Writing is communication. When I think of great speeches, essays, and works of world literature, accessing their meaning depends on understanding historical context and culture. Writers demand that readers share a similar vernacular and set of idioms, analogies, and symbolism — or they induct the reader into the club of Shared Language. Communication fails when this complicated handshake between writer and audience breaks down. And what are we communicating to the robo-graders? Writing for the audience of an algorithm necessarily reduces the wicked task of writing to a chess game; where the goal is not communion, but rather competition; where communication fails and BABEL prevails.

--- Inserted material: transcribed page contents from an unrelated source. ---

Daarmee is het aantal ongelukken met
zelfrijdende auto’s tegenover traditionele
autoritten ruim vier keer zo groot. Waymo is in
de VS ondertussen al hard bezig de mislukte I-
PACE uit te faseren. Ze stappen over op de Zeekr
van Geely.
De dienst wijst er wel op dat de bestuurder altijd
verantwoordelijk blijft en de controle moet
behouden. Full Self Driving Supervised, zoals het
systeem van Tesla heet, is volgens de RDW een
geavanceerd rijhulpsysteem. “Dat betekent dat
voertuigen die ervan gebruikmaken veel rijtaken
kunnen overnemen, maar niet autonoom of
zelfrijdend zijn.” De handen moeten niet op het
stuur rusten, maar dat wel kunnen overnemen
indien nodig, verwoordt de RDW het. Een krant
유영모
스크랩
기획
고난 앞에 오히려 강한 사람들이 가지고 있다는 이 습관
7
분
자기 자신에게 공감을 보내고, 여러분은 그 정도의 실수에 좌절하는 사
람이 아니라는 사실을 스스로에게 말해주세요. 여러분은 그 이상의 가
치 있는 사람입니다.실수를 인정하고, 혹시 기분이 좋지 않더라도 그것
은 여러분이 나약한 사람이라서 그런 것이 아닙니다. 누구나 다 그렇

What about the rest of school? I think the “kind”/”wicked” framing might actually be one of the more useful frameworks for understanding the divide in our approaches to education. Believe it or not, there are defenders of the robo-graders. The GRE’s automatic scoring software is made by Education Testing Service or ETS. A senior research scientist at ETS is quoted in the NPR piece saying, “If someone is smart enough to pay attention to all the things that an automated system pays attention to, and to incorporate them in their writing, that’s no longer gaming, that’s good writing. So you kind of do want to give them a good grade.”

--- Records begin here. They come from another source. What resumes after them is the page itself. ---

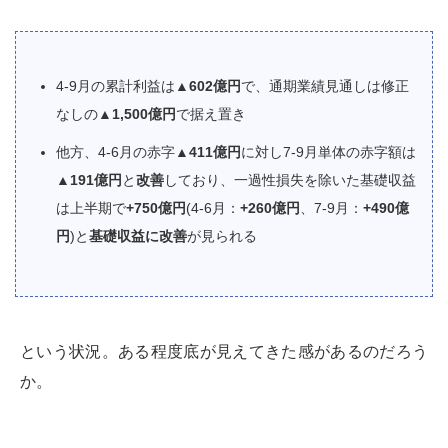
4-9月の累計利益は
▲602億円
で、通期業績見通しは修正
なしの
▲1,500億円
で据え置き
他方、4-6月の赤字
▲411億円
に対し7-9月単体の赤字額は
▲191億円
と
改善
しており、一過性損失を除いた基礎収益
は上半期で
+750億円
(4-6月：
+260億円
、7-9月：
+490億
円
)と
基礎収益に改善
が見られる
という状況。ある程度底が見えてきた感があるのだろう
か。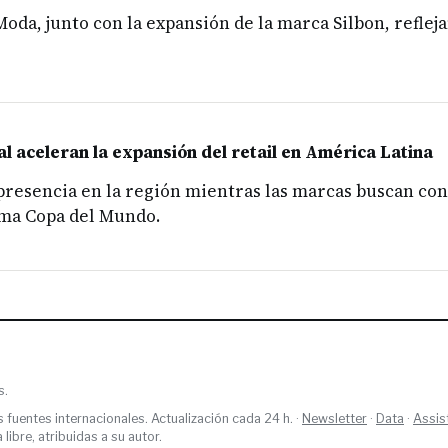
Moda, junto con la expansión de la marca Silbon, refle
l aceleran la expansión del retail en América Latina
 presencia en la región mientras las marcas buscan co
ima Copa del Mundo.
s.
s fuentes internacionales. Actualización cada 24 h. ·
Newsletter
·
Data
·
Assis
ibre, atribuidas a su autor.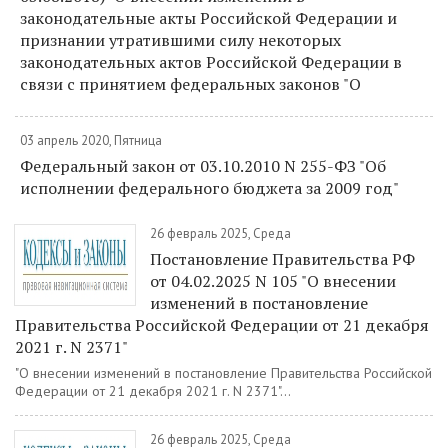
законодательные акты Российской Федерации и
признании утратившими силу некоторых
законодательных актов Российской Федерации в
связи с принятием федеральных законов "О
03 апрель 2020, Пятница
Федеральный закон от 03.10.2010 N 255-ФЗ "Об
исполнении федерального бюджета за 2009 год"
26 февраль 2025, Среда
Постановление Правительства РФ
от 04.02.2025 N 105 "О внесении
изменений в постановление
Правительства Российской Федерации от 21 декабря
2021 г. N 2371"
"О внесении изменений в постановление Правительства Российской
Федерации от 21 декабря 2021 г. N 2371"...
26 февраль 2025, Среда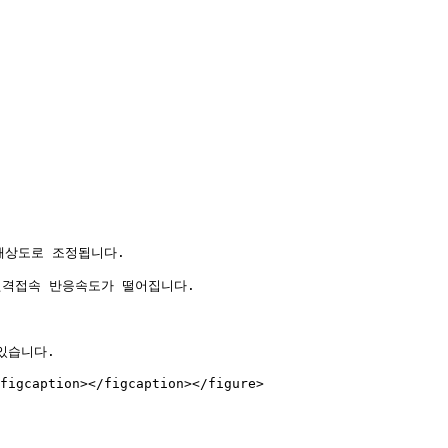


해상도로 조정됩니다.

원격접속 반응속도가 떨어집니다.

있습니다.

figcaption></figcaption></figure>
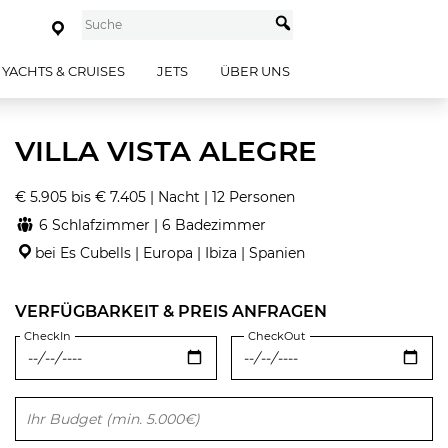
YACHTS & CRUISES
JETS
ÜBER UNS
VILLA VISTA ALEGRE
€ 5.905 bis € 7.405 | Nacht | 12 Personen
6 Schlafzimmer | 6 Badezimmer
bei Es Cubells | Europa | Ibiza | Spanien
VERFÜGBARKEIT & PREIS ANFRAGEN
CheckIn
CheckOut
Bitte lasse dieses Feld leer.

As I’ve covered on our podcast, Re:Teaching, PISA, the Programme for International Student Assessment, is an international standardized assessment that functions in much the same way as the GRE in both supposing to measure the quality of education and the ranking and sorting of education systems. The same logic of the research scientist applies, if education is a kind game where feedback is accurate and where there is a direct relationship between inputs and outputs, then if systems are smart enough to pay attention to all the things that PISA pays attention to, and to incorporate them into their schooling, that’s no longer gaming, that’s good learning. So you kind of do want to give them a good score.

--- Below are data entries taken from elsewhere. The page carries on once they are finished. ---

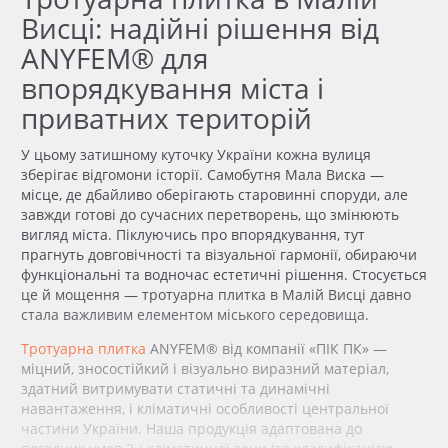
Висці: надійні рішення від
ANYFEM® для
впорядкування міста і
приватних територій
У цьому затишному куточку України кожна вулиця
зберігає відгомони історії. Самобутня Мала Виска —
місце, де дбайливо оберігають старовинні споруди, але
завжди готові до сучасних перетворень, що змінюють
вигляд міста. Піклуючись про впорядкування, тут
прагнуть довговічності та візуальної гармонії, обираючи
функціональні та водночас естетичні рішення. Стосується
це й мощення — тротуарна плитка в Малій Висці давно
стала важливим елементом міського середовища.
Тротуарна плитка
ANYFEM® від компанії «ПІК ПК» —
міцний, зносостійкий і візуально виразний матеріал,
здатний
витримувати статичні та динамічні
навантаження, і кліматичні особливості центральної
частини України. Наша продукція адаптована до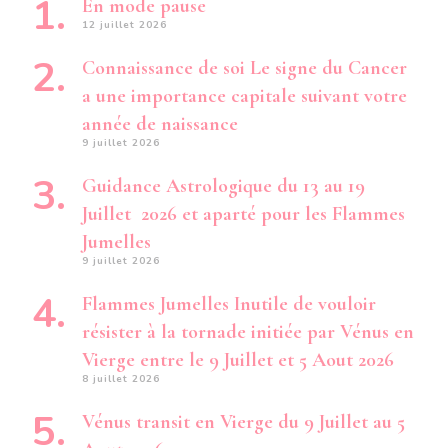
En mode pause
12 juillet 2026
Connaissance de soi Le signe du Cancer
a une importance capitale suivant votre
année de naissance
9 juillet 2026
Guidance Astrologique du 13 au 19
Juillet 2026 et aparté pour les Flammes
Jumelles
9 juillet 2026
Flammes Jumelles Inutile de vouloir
résister à la tornade initiée par Vénus en
Vierge entre le 9 Juillet et 5 Aout 2026
8 juillet 2026
Vénus transit en Vierge du 9 Juillet au 5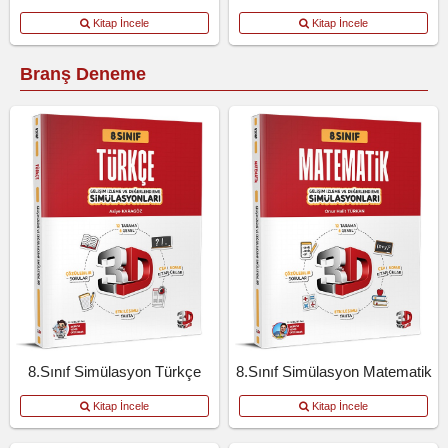
Kitap İncele
Kitap İncele
Branş Deneme
8.Sınıf Simülasyon Türkçe
8.Sınıf Simülasyon Matematik
Kitap İncele
Kitap İncele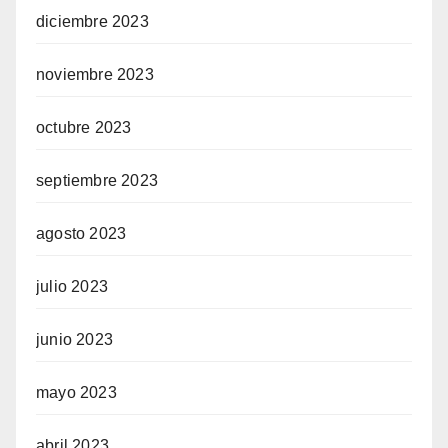
diciembre 2023
noviembre 2023
octubre 2023
septiembre 2023
agosto 2023
julio 2023
junio 2023
mayo 2023
abril 2023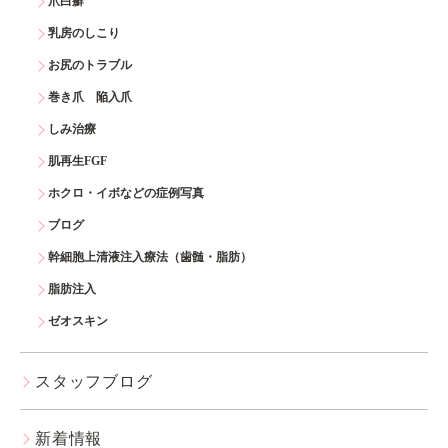
爪白癬
乳房のしこり
お尻のトラブル
巻き爪 陥入爪
しみ治療
肌再生FGF
ホクロ・イボなどの症例写真
ブログ
幹細胞上清液注入療法（歯髄・脂肪）
脂肪注入
ゼオスキン
スタッフブログ
新着情報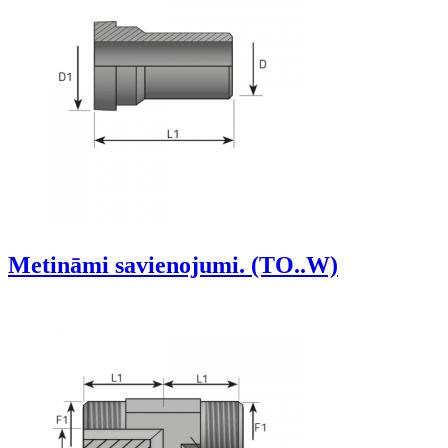
Metināmi savienojumi. (TO..W)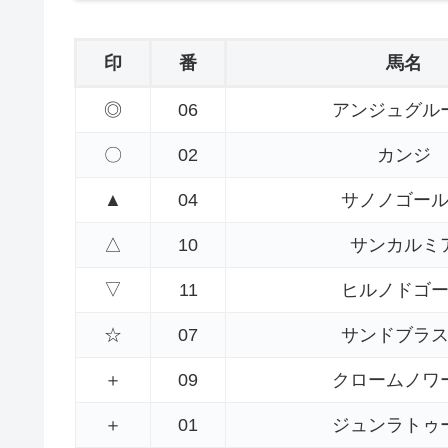
印
番
馬名
◎
06
アンジュグル
〇
02
カンジ
▲
04
サノノゴー
△
10
サンカルミ
▽
11
ヒルノドゴ
☆
07
サンドブラ
＋
09
クロームノワ
＋
01
ジュンラトゥ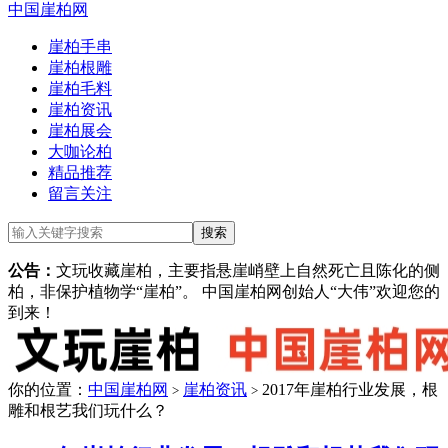
中国崖柏网
崖柏手串
崖柏根雕
崖柏毛料
崖柏资讯
崖柏展会
大咖论柏
精品推荐
留言关注
公告：
文玩收藏崖柏，主要指悬崖峭壁上自然死亡且陈化的侧
柏，非保护植物学“崖柏”。 中国崖柏网创始人“大伟”欢迎您的
到来！
你的位置：
中国崖柏网
崖柏资讯
2017年崖柏行业发展，根
>
>
雕和根艺我们玩什么？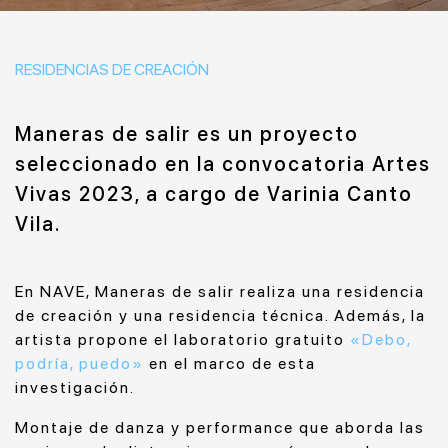
RESIDENCIAS DE CREACIÓN
Maneras de salir es un proyecto
seleccionado en la convocatoria Artes
Vivas 2023, a cargo de Varinia Canto
Vila.
En NAVE, Maneras de salir realiza una residencia
de creación y una residencia técnica. Además, la
artista propone el laboratorio gratuito
«Debo,
podría, puedo»
en el marco de esta
investigación.
Montaje de danza y performance que aborda las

…And very quickly, entire education systems are faced with bending toward the values of PISA — with all of the side-effects — or risk being left behind in the rankings.
Systems of efficiency, control, and accountability are inexorably linked. Turning school into a “kind” game in which those 10,000 hours matter a great deal makes us feel better about controlling their use and content. It would also demand holding accountable those who would “misuse” instructional time to less focused ends. And of course there are institutions whose political and financial interests are in maintaining that control. But ultimately, if our values as educators align with the mission that we need to create a generation of changemakers (or call them solutionaries) — people who actually understand the world around them, want to make a difference, and feel empowered to do so (and are supported along the way) — we not only need to rethink what “accountability” means within the education system but what kind system we actually have. If our assumptions about the “kindness” of school are incorrect and our response to the feedback of standardized testing and high stakes assessment have mislead us — when we train our students to outsmart the robo-grader — we risk misrepresenting to our students the assumptions and measures of the very real and very “wicked” world.
To quote Epstein in the closing pages of the book,
“Compare yourself to yourself yesterday, not to younger people who aren’t you. Everyone progresses at a different rate, so don’t let anyone else make you feel behind. You probably don’t even know where exactly you’re going, so feeling behind doesn’t help…Approach your own personal voyage and projects like Michaelangelo approached a block of marble, willing to learn and adjust as you go, and even to abandon a previous goal and change directions entirely should the need arise…Even when you move on from an area of work or an entire domain, that experience is not wasted.”
After all, there will always be a computer waiting to outsmart the next Grandmaster of chess, but there will only ever be one irreplaceable Frances Hesselbein.